Support for security such as Firewalls and securing linux
- Posts: 7
- Joined: 2015/05/05 18:49:42
- Location: Minneapolis, MN, USA
The vulnerability management solution I am currently working with reports a lot of false positives for packages because it is evaluating the version number only.
For example, the current httpd package on CentOS 7 is Apache 2.4.6, many versions behind the current version, but it includes backported patches. This can be seen by viewing the RPM changelog:
Code: Select all
$ rpm -q --changelog httpd | grep CVE
- Resolves: #1566317 - CVE-2018-1312 httpd: Weak Digest auth nonce generation
- Resolves: #1696141 - CVE-2019-0217 httpd: mod_auth_digest: access control
- Resolves: #1696096 - CVE-2019-0220 httpd: URL normalization inconsistency
- Resolves: #1493065 - CVE-2017-9798 httpd: Use-after-free by limiting
- Resolves: #1463194 - CVE-2017-3167 httpd: ap_get_basic_auth_pw()
It appears that I can use SCAP files (e.g. OVAL and XCCDF files) with the vulnerability management system.
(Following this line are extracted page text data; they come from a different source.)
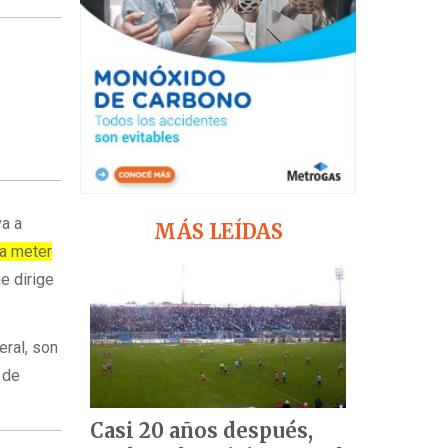
va a
MÁS LEÍDAS
 a meter
e dirige
eral, son
 de
Casi 20 años después,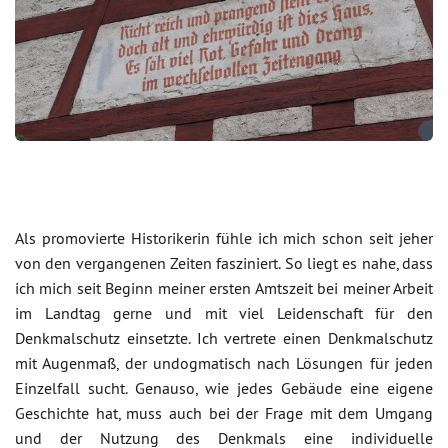
Als promovierte Historikerin fühle ich mich schon seit jeher
von den vergangenen Zeiten fasziniert. So liegt es nahe, dass
ich mich seit Beginn meiner ersten Amtszeit bei meiner Arbeit
im Landtag gerne und mit viel Leidenschaft für den
Denkmalschutz einsetzte. Ich vertrete einen Denkmalschutz
mit Augenmaß, der undogmatisch nach Lösungen für jeden
Einzelfall sucht. Genauso, wie jedes Gebäude eine eigene
Geschichte hat, muss auch bei der Frage mit dem Umgang
und der Nutzung des Denkmals eine individuelle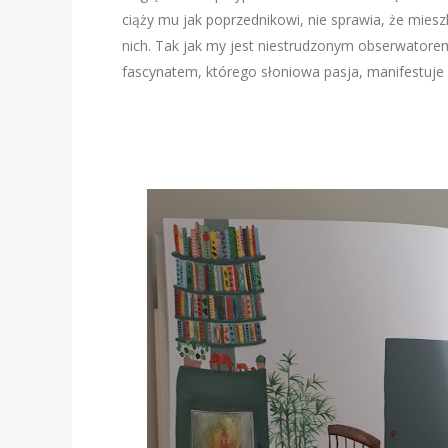
ciąży mu jak poprzednikowi, nie sprawia, że mies
nich. Tak jak my jest niestrudzonym obserwatore
fascynatem, którego słoniowa pasja, manifestuje 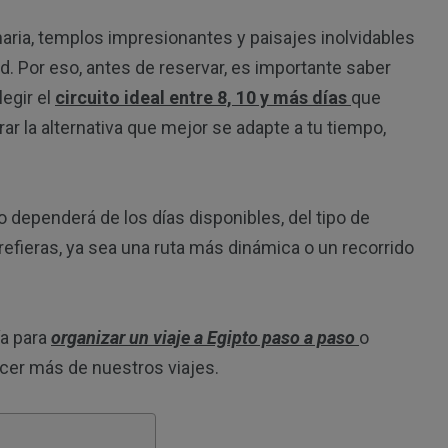
C
naria, templos impresionantes y paisajes inolvidables
. Por eso, antes de reservar, es importante saber
legir el
circuito ideal entre 8, 10 y más días
que
ar la alternativa que mejor se adapte a tu tiempo,
o dependerá de los días disponibles, del tipo de
refieras, ya sea una ruta más dinámica o un recorrido
ía para
organizar un viaje a Egipto paso a paso
o
cer más de nuestros viajes.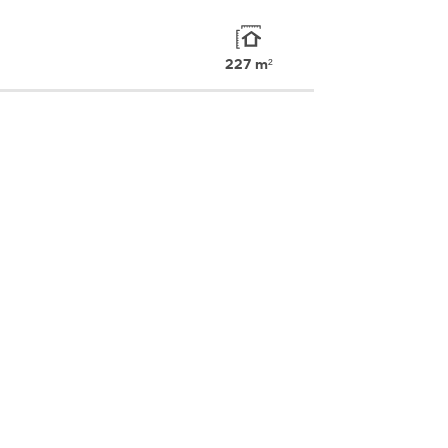
227 m²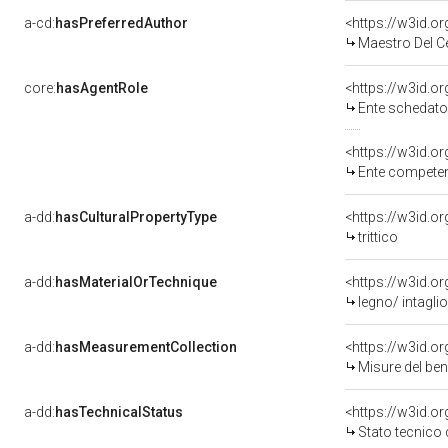
a-cd:
hasPreferredAuthor
<https://w3id.
Maestro Del C
core:
hasAgentRole
<https://w3id.
Ente schedator
<https://w3id.o
Ente competente per tu
a-dd:
hasCulturalPropertyType
<https://w3id.
trittico
a-dd:
hasMaterialOrTechnique
<https://w3id.or
legno/ intaglio
a-dd:
hasMeasurementCollection
<https://w3id.
Misure del be
a-dd:
hasTechnicalStatus
<https://w3id.o
Stato tecnico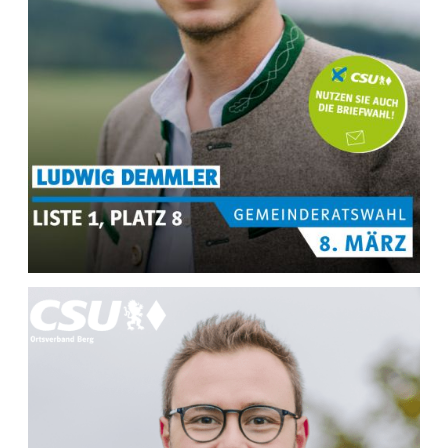
MEHR INFOS ZU
Ludwig Demmler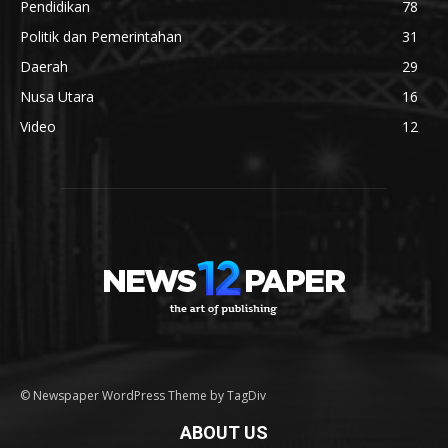
Pendidikan
78
Politik dan Pemerintahan
31
Daerah
29
Nusa Utara
16
Video
12
© Newspaper WordPress Theme by TagDiv
ABOUT US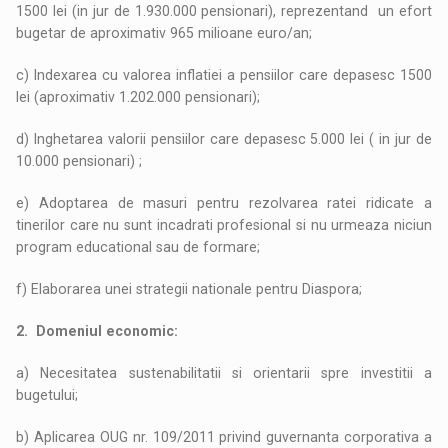
1500 lei (in jur de 1.930.000 pensionari), reprezentand un efort
bugetar de aproximativ 965 milioane euro/an;
c) Indexarea cu valorea inflatiei a pensiilor care depasesc 1500
lei (aproximativ 1.202.000 pensionari);
d) Inghetarea valorii pensiilor care depasesc 5.000 lei ( in jur de
10.000 pensionari) ;
e) Adoptarea de masuri pentru rezolvarea ratei ridicate a
tinerilor care nu sunt incadrati profesional si nu urmeaza niciun
program educational sau de formare;
f) Elaborarea unei strategii nationale pentru Diaspora;
2. Domeniul economic:
a) Necesitatea sustenabilitatii si orientarii spre investitii a
bugetului;
b) Aplicarea OUG nr. 109/2011 privind guvernanta corporativa a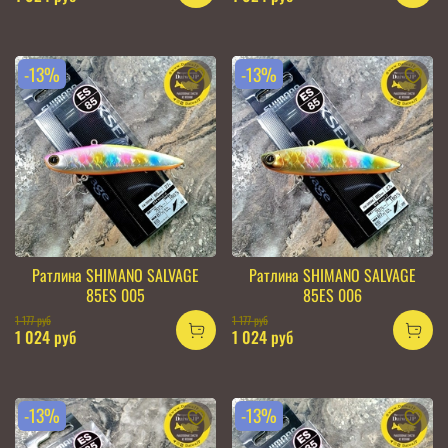
-13%
-13%
Ратлина SHIMANO SALVAGE
Ратлина SHIMANO SALVAGE
85ES 005
85ES 006
1 177 руб
1 177 руб
1 024 руб
1 024 руб
-13%
-13%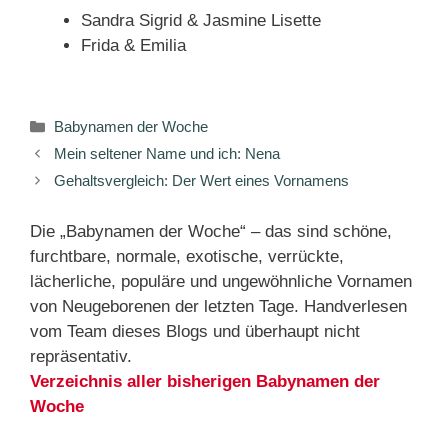
Sandra Sigrid & Jasmine Lisette
Frida & Emilia
Kategorien
Babynamen der Woche
Mein seltener Name und ich: Nena
Gehaltsvergleich: Der Wert eines Vornamens
Die „Babynamen der Woche“ – das sind schöne,
furchtbare, normale, exotische, verrückte,
lächerliche, populäre und ungewöhnliche Vornamen
von Neugeborenen der letzten Tage. Handverlesen
vom Team dieses Blogs und überhaupt nicht
repräsentativ.
Verzeichnis aller bisherigen Babynamen der
Woche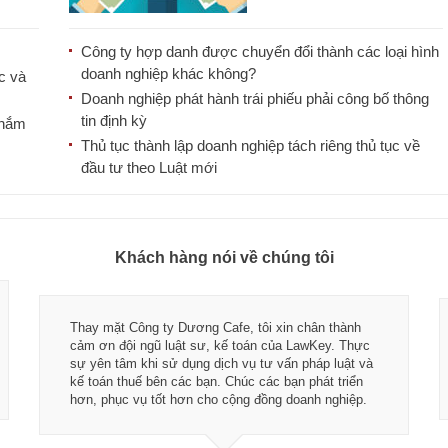
[...]
Công ty hợp danh được chuyển đổi thành các loại hình
doanh nghiệp khác không?
c và
Doanh nghiệp phát hành trái phiếu phải công bố thông
tin định kỳ
 nắm
Thủ tục thành lập doanh nghiệp tách riêng thủ tục về
đầu tư theo Luật mới
Khách hàng nói về chúng tôi
Thay mặt Công ty Dương Cafe, tôi xin chân thành
cảm ơn đội ngũ luật sư, kế toán của LawKey. Thực
sự yên tâm khi sử dụng dịch vụ tư vấn pháp luật và
kế toán thuế bên các bạn. Chúc các bạn phát triển
hơn, phục vụ tốt hơn cho cộng đồng doanh nghiệp.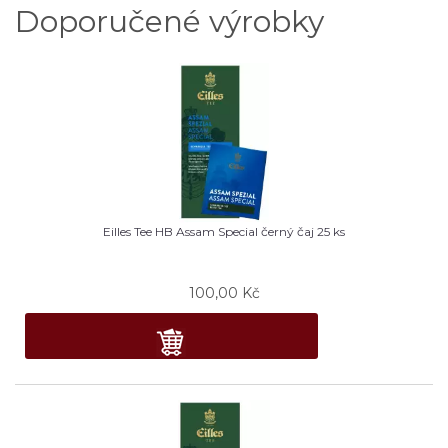
Doporučené výrobky
Eilles Tee HB Assam Special černý čaj 25 ks
100,00
Kč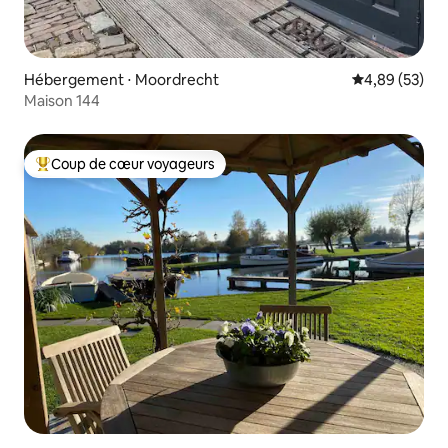
Hébergement ⋅ Moordrecht
Évaluation mo
4,89 (53)
Maison 144
Coup de cœur voyageurs
Coups de cœur voyageurs les plus appréciés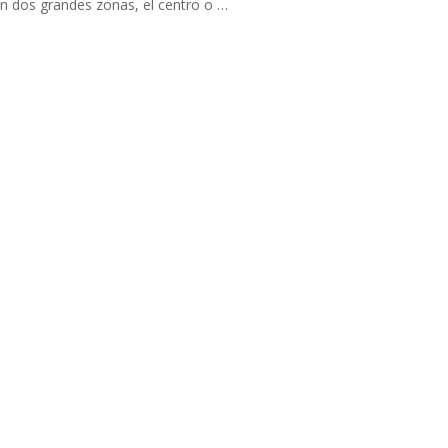
n dos grandes zonas, el centro o …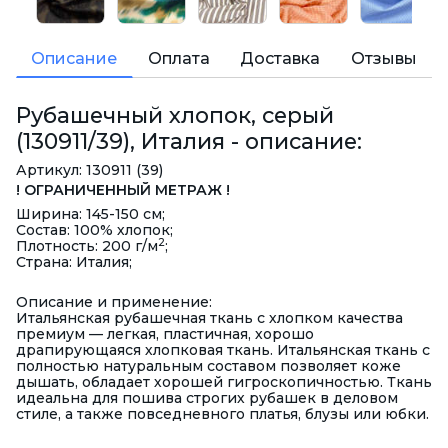
Описание
Оплата
Доставка
Отзывы
Рубашечный хлопок, серый
(130911/39), Италия - описание:
Артикул: 130911 (39)
! ОГРАНИЧЕННЫЙ МЕТРАЖ !
Ширина: 145-150 см;
Состав: 100% хлопок;
2
Плотность: 200 г/м
;
Страна: Италия;
Описание и применение:
Итальянская рубашечная ткань с хлопком качества
премиум — легкая, пластичная, хорошо
драпирующаяся хлопковая ткань. Итальянская ткань с
полностью натуральным составом позволяет коже
дышать, обладает хорошей гигроскопичностью.
Ткань
идеальна для пошива строгих рубашек в деловом
стиле, а также повседневного платья, блузы или юбки.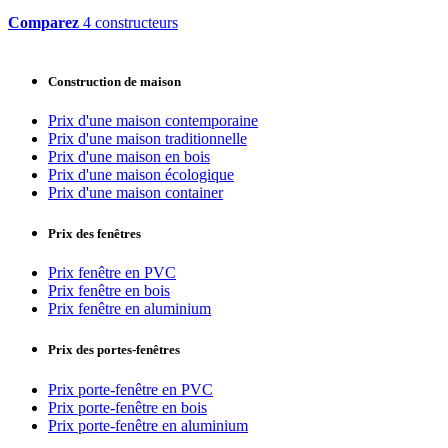
Comparez
4 constructeurs
Construction de maison
Prix d'une maison contemporaine
Prix d'une maison traditionnelle
Prix d'une maison en bois
Prix d'une maison écologique
Prix d'une maison container
Prix des fenêtres
Prix fenêtre en PVC
Prix fenêtre en bois
Prix fenêtre en aluminium
Prix des portes-fenêtres
Prix porte-fenêtre en PVC
Prix porte-fenêtre en bois
Prix porte-fenêtre en aluminium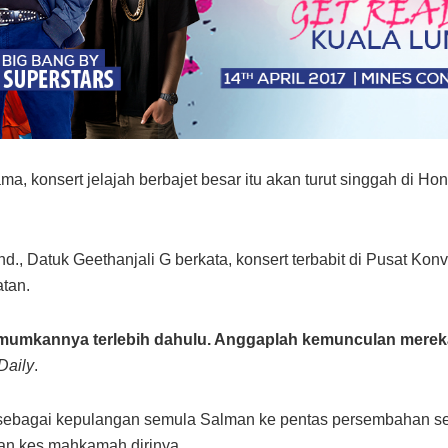
ama, konsert jelajah berbajet besar itu akan turut singgah di 
d., Datuk Geethanjali G berkata, konsert terbabit di Pusat Ko
tan.
mkannya terlebih dahulu. Anggaplah kemunculan mereka n
Daily
.
 sebagai kepulangan semula Salman ke pentas persembahan se
aan kes mahkamah dirinya.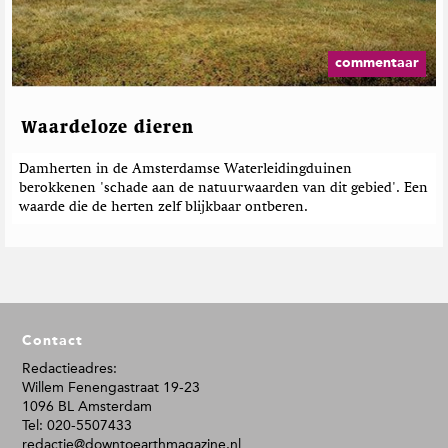
commentaar
Waardeloze dieren
Damherten in de Amsterdamse Waterleidingduinen
berokkenen 'schade aan de natuurwaarden van dit gebied'. Een
waarde die de herten zelf blijkbaar ontberen.
F
Contact
o
o
Redactieadres:
Willem Fenengastraat 19-23
t
1096 BL Amsterdam
e
Tel: 020-5507433
r
redactie@downtoearthmagazine.nl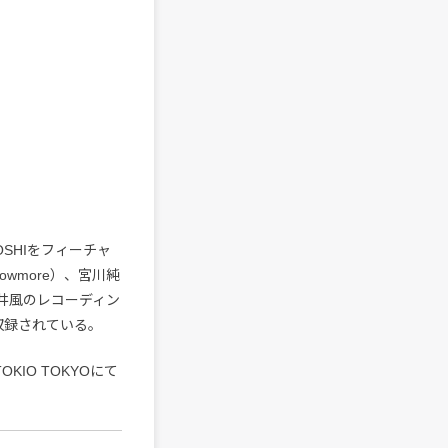
ROSHIをフィーチャ
wmore）、宮川純
藤井風のレコーディン
収録されている。
IO TOKYOにて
RHEL provides some files that appear to address this issue: https://www.redhat.com/security/data/oval/v2/
Are there similar files for CentOS? Would the RHEL files work for CentOS? Wondering if anyone has experience with this.
@cherdt - sometimes I forget that I have a twitter account
- Posts: 2018
- Joined: 2015/02/17 15:14:33
- Location: Bulgaria
CentOS does not provide such data, but you have 2 options:
1. Use RedHat's solution, but keep in mind that it might not work
2. Use Uyuni (upstream of SuSE Manager - spacewalk based)
The second option allows running SCAP or analyze the system based on installed packages . CVE report is taking data from the rpms and is quite reliable.